▸ **Dataset content**:

★ ★ ★

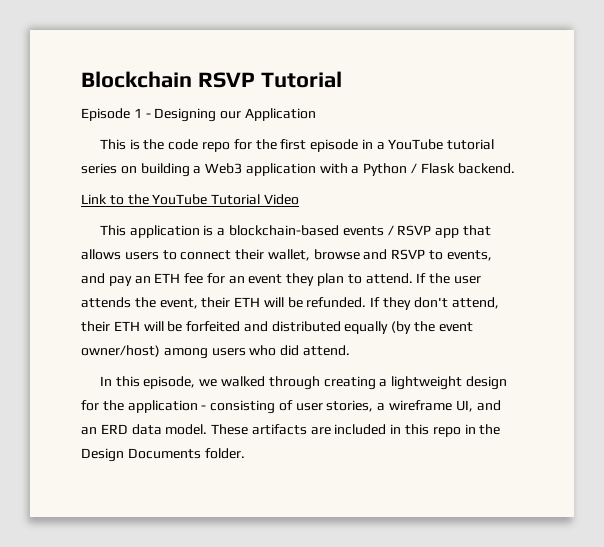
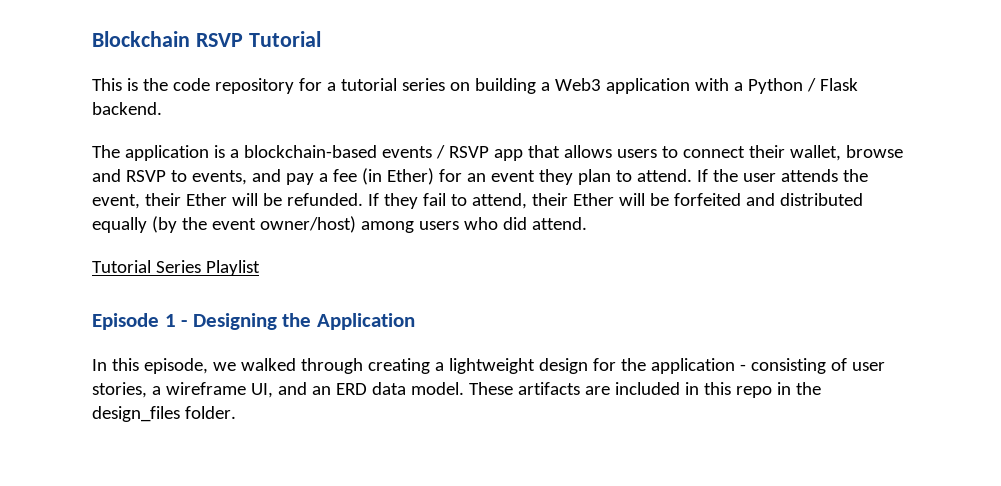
[81,108,316,122] [99,139,444,152] Episode 1 - Designing our Application // This is the code repo for the first episode in a YouTube -> [92,78,336,94] This is the code repository for a
[81,194,299,205] [99,225,126,236] Link to the YouTube Tutorial Video // This -> [92,145,120,158] The
[134,273,204,284] an ETH fee -> [318,168,434,185] a fee (in Ether)
[234,297,261,307] ETH -> [185,193,227,206] Ether
[413,297,448,308] don't -> [422,193,467,206] fail to
[113,321,140,331] ETH -> [572,193,614,206] Ether
(350, 350) none -> [92,260,260,276] [92,313,415,330] // Tutorial Series Playlist // Episode 1 - Designing the Application
[81,448,201,462] Design Documents -> [92,406,180,422] design_files

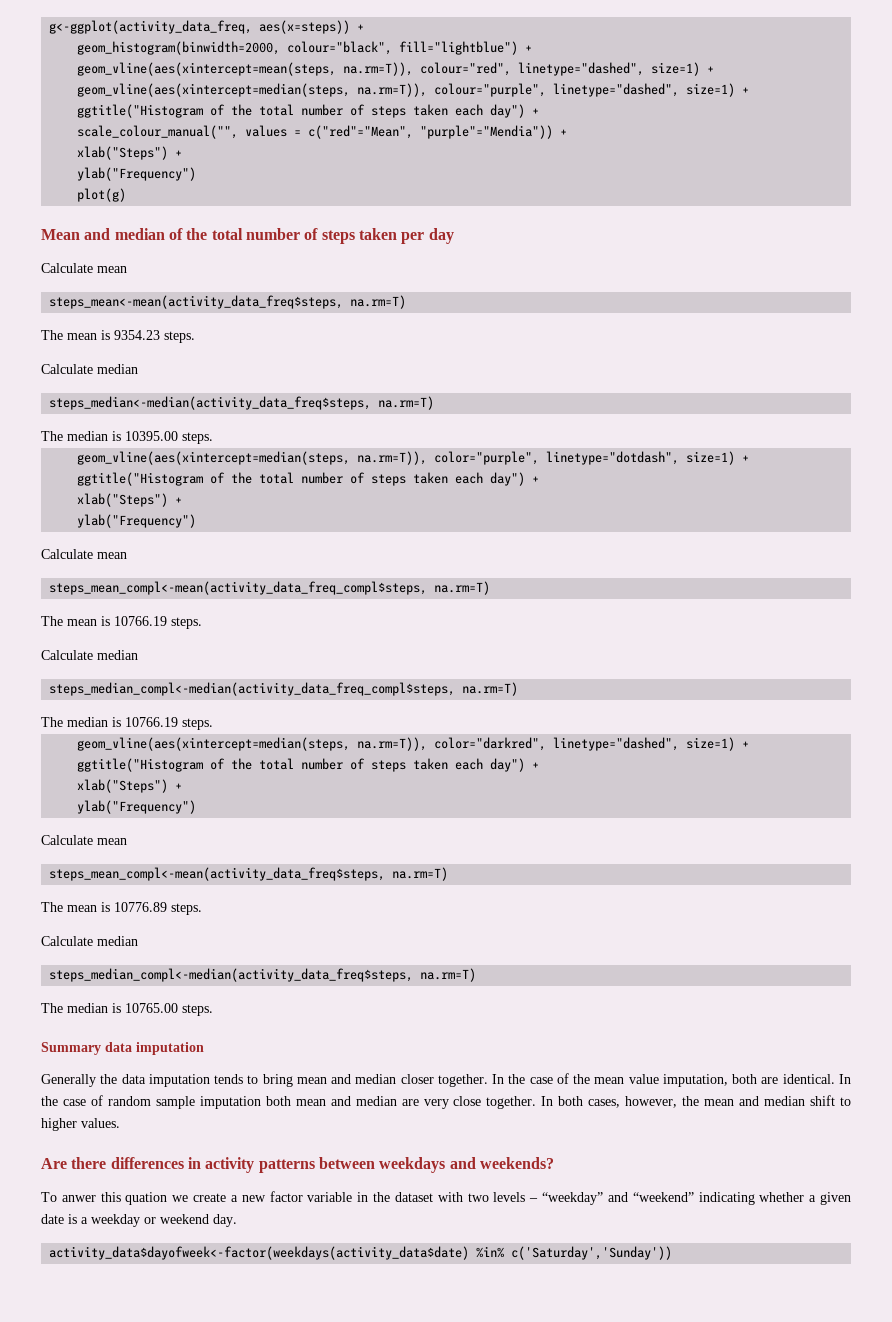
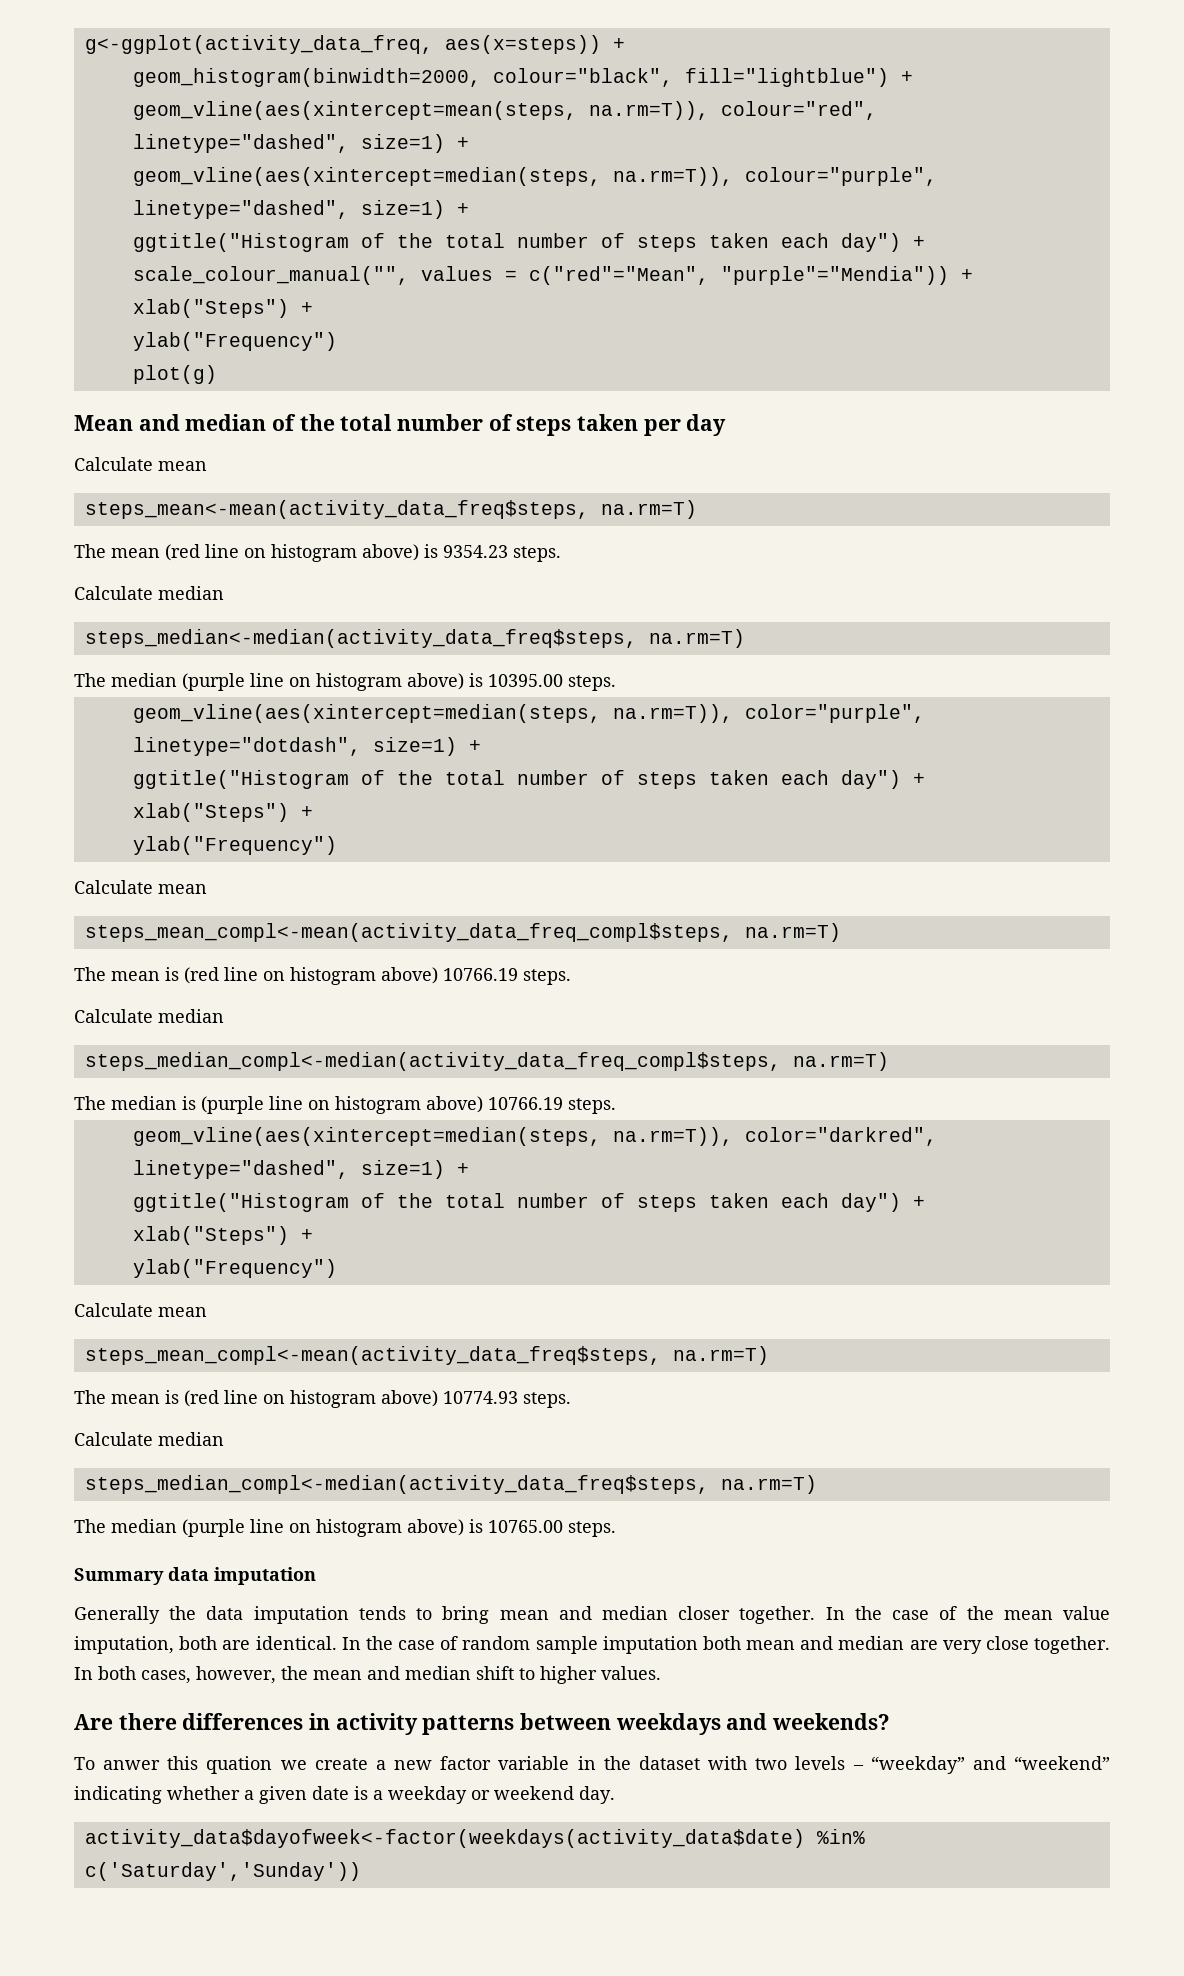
(97, 336) none -> [165,544,419,562] (red line on histogram above)
(108, 436) none -> [182,673,464,691] (purple line on histogram above)
(110, 621) none -> [184,967,438,985] (red line on histogram above)
(121, 722) none -> [201,1096,483,1114] (purple line on histogram above)
[114,902,167,912] 10776.89 -> [184,1390,518,1408] (red line on histogram above) 10774.93
(108, 1008) none -> [182,1519,464,1537] (purple line on histogram above)

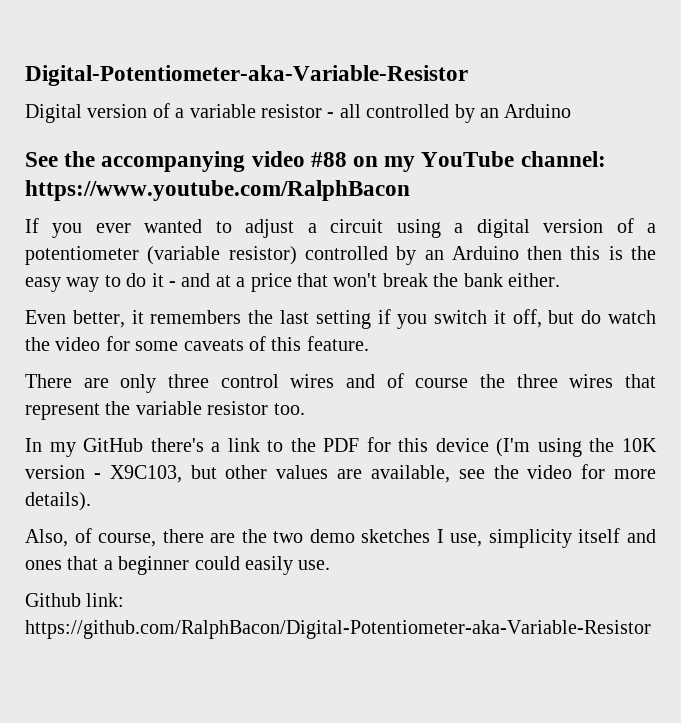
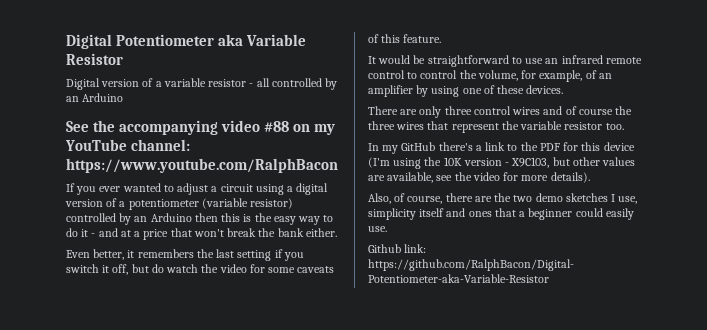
[25,65,468,86] Digital-Potentiometer-aka-Variable-Resistor -> [66,34,307,49] [66,53,123,65] Digital Potentiometer aka Variable Resistor
(369, 343) none -> [368,55,642,67] [368,70,612,82] [368,85,564,97] // It would be straightforward to use an infrared remote control to control the volume, for example, of an amplifier by using one of these devices.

★ ★ ★

▸ **Problem to solve**:
Your task is to reproduce every record exactly while omitting the pictures.

▸ **Written response**:
[81,108,316,122] [99,139,444,152] Episode 1 - Designing our Application // This is the code repo for the first episode in a YouTube -> [92,78,336,94] This is the code repository for a
[81,194,299,205] [99,225,126,236] Link to the YouTube Tutorial Video // This -> [92,145,120,158] The
[134,273,204,284] an ETH fee -> [318,168,434,185] a fee (in Ether)
[234,297,261,307] ETH -> [185,193,227,206] Ether
[413,297,448,308] don't -> [422,193,467,206] fail to
[113,321,140,331] ETH -> [572,193,614,206] Ether
(350, 350) none -> [92,260,260,276] [92,313,415,330] // Tutorial Series Playlist // Episode 1 - Designing the Application
[81,448,201,462] Design Documents -> [92,406,180,422] design_files

(97, 336) none -> [165,544,419,562] (red line on histogram above)
(108, 436) none -> [182,673,464,691] (purple line on histogram above)
(110, 621) none -> [184,967,438,985] (red line on histogram above)
(121, 722) none -> [201,1096,483,1114] (purple line on histogram above)
[114,902,167,912] 10776.89 -> [184,1390,518,1408] (red line on histogram above) 10774.93
(108, 1008) none -> [182,1519,464,1537] (purple line on histogram above)

[25,65,468,86] Digital-Potentiometer-aka-Variable-Resistor -> [66,34,307,49] [66,53,123,65] Digital Potentiometer aka Variable Resistor
(369, 343) none -> [368,55,642,67] [368,70,612,82] [368,85,564,97] // It would be straightforward to use an infrared remote control to control the volume, for example, of an amplifier by using one of these devices.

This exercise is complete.